*** Opening of Available data ***

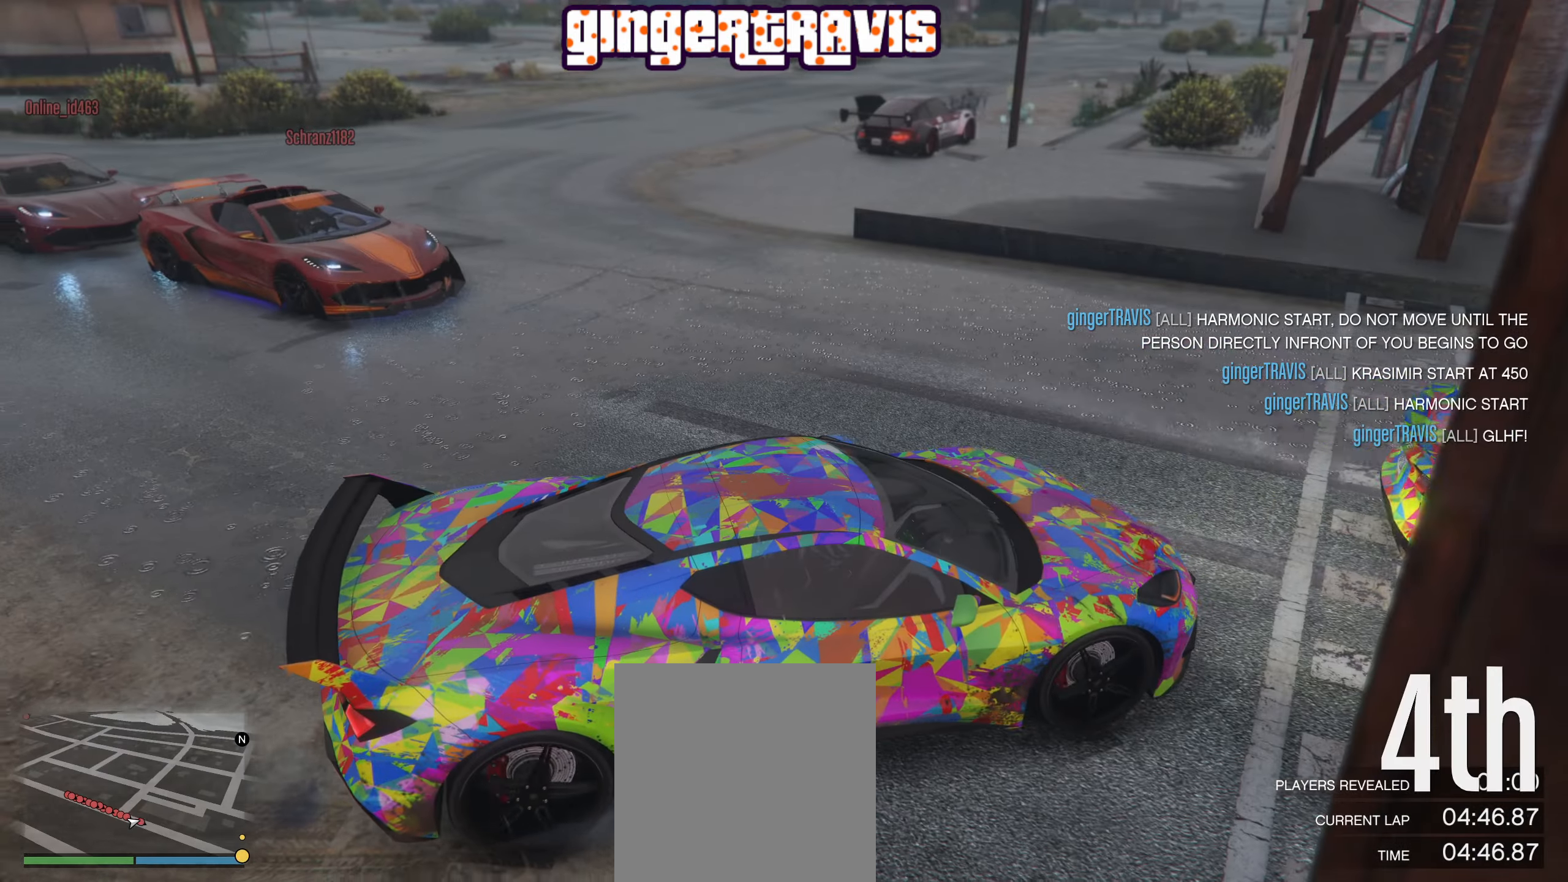
{"buttons": ["L2"], "left_stick": "center", "right_stick": "right", "events": [[350, "right_stick", "right"]]}
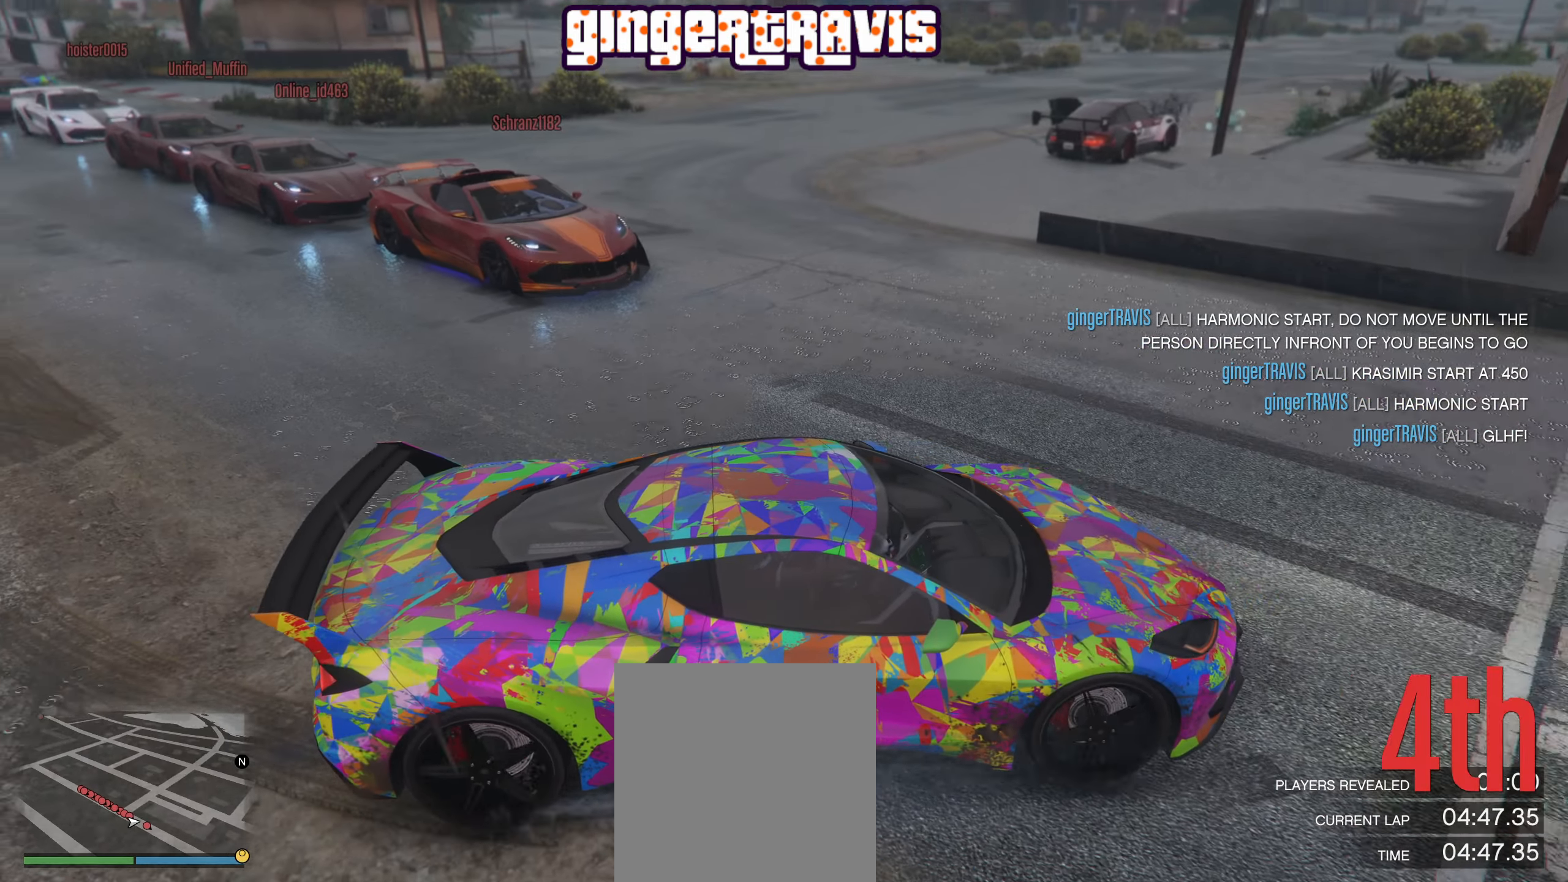
{"buttons": ["L2"], "left_stick": "right", "right_stick": "right", "events": [[417, "left_stick", "right"]]}
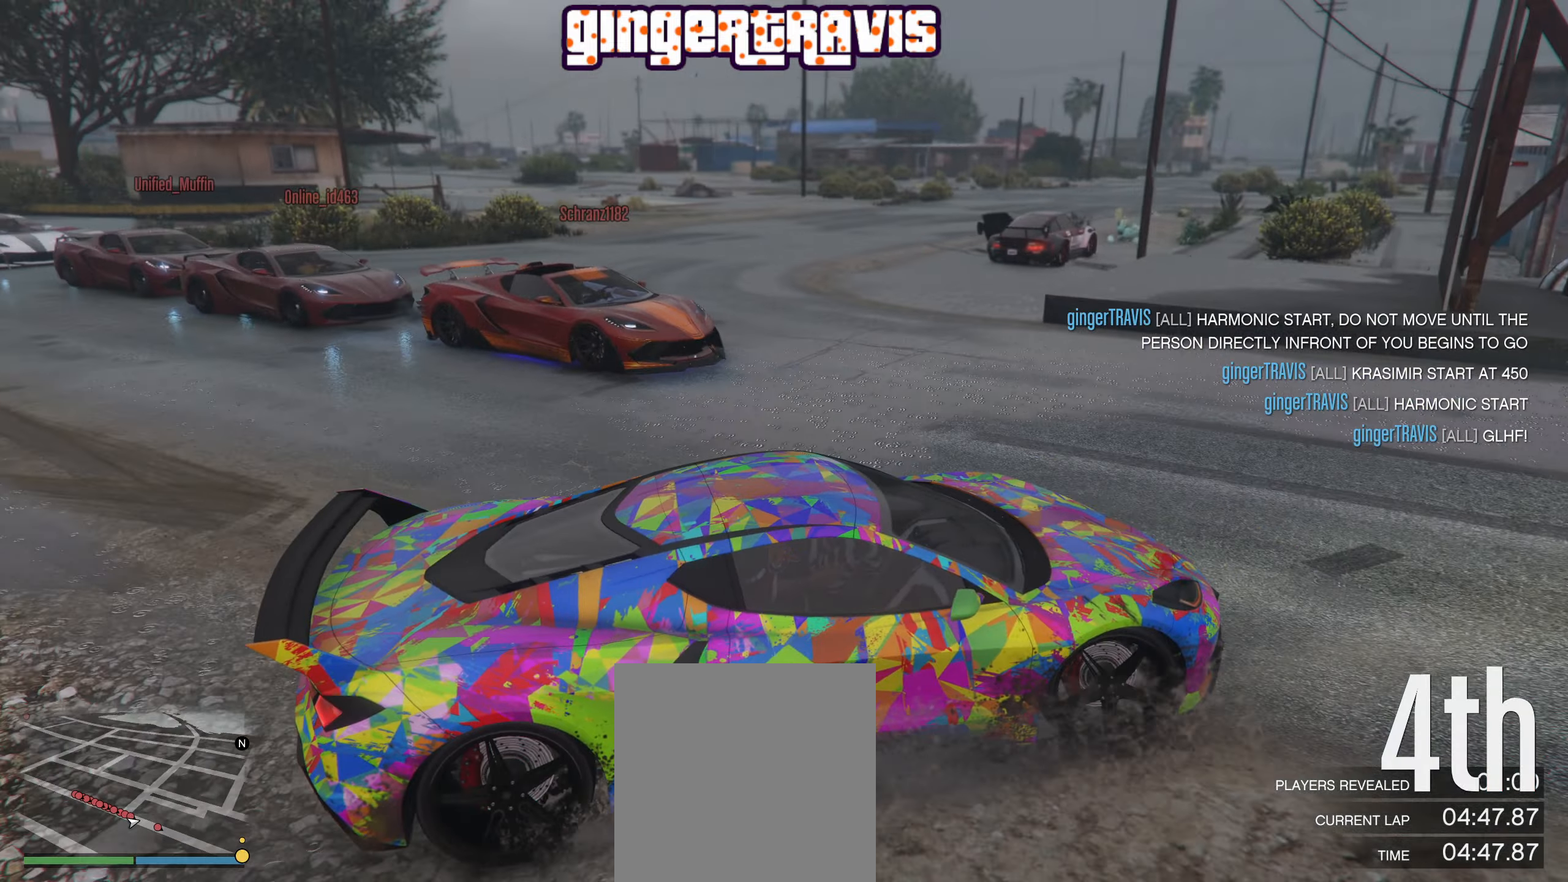
{"buttons": ["R2"], "left_stick": "center", "right_stick": "right", "events": [[100, "L2", "up"], [133, "left_stick", "center"], [483, "R2", "down"]]}
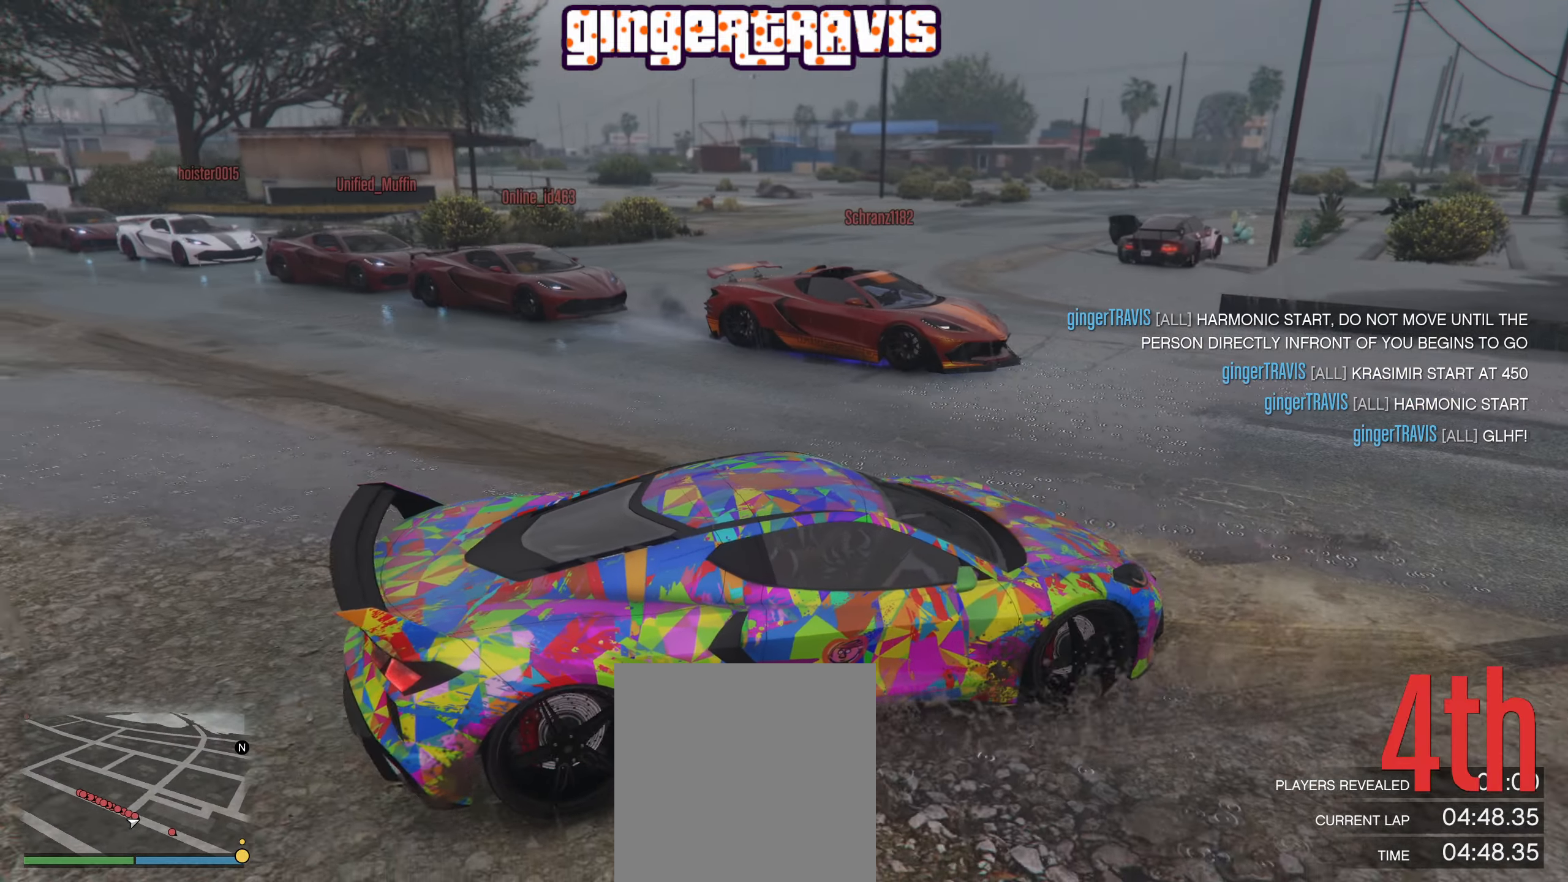
{"buttons": [], "left_stick": "center", "right_stick": "right", "events": [[317, "R2", "up"]]}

*** Close of Available data ***

# About this task
A word-for-word copy of the listing is needed. It must not include the pictures.

# Task response
{"buttons": ["L2"], "left_stick": "center", "right_stick": "right", "events": [[350, "right_stick", "right"]]}
{"buttons": ["L2"], "left_stick": "right", "right_stick": "right", "events": [[417, "left_stick", "right"]]}
{"buttons": ["R2"], "left_stick": "center", "right_stick": "right", "events": [[100, "L2", "up"], [133, "left_stick", "center"], [483, "R2", "down"]]}
{"buttons": [], "left_stick": "center", "right_stick": "right", "events": [[317, "R2", "up"]]}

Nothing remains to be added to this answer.